- READING PASSAGE:
^^^^^^^^

Brent Ozar: I’m with you. Richie, any thoughts?
Richie Rump: It should be taken care of in the OLTP.
Brent Ozar: Yeah, I’ve gotten burned so many times with data warehouses that I’ll have a bad file and I’ll want the rest of the files to still load because I only want to load the file that had the error. I’m going to load that again later just by itself, but I don’t want to stop other tables from loading just because I have one error in one file. I have such a limited nightly window, I’d rather get it out and done fast. And especially since you said column store indexes, that made me think it’s a reporting system; it’s probably not a transactional system. Somebody just had – Erik had a post this week about join elimination too. Foreign key join elimination, I’m so happy when it happens, but it’s so rare compared to other performance tweaks I can get.

^^^^^^^^

- DATASET EXTRACT:
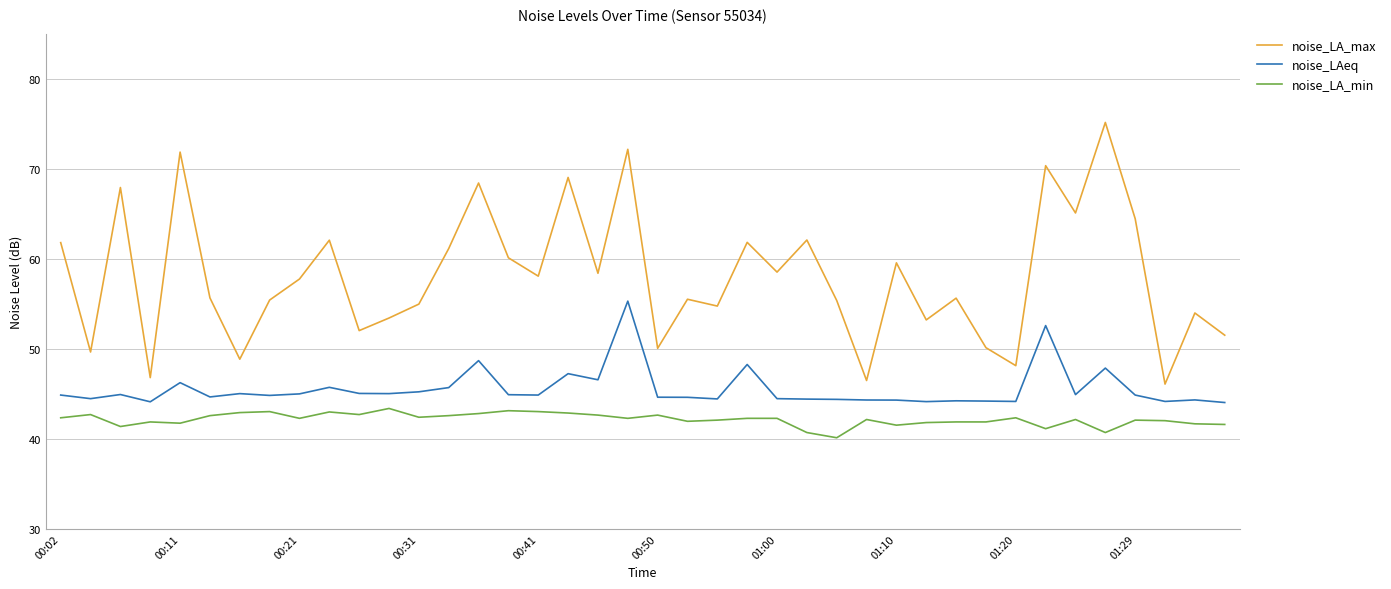

List the series in order of their peak value, highest first.

noise_LA_max, noise_LAeq, noise_LA_min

^^^^^^^^

- TASKS TO PERFORM:
1. In the data warehouse discussion, who had a post this week about join elimination?
2. Translate this sentence from the data warehouse discussion into Spanish: "I have such a limited nightly window, I’d rather get it out and done fast."

- PER-TASK OUTPUTS:
1. Erik

2. Tengo una ventana nocturna tan limitada que prefiero sacarlo y terminarlo rápido.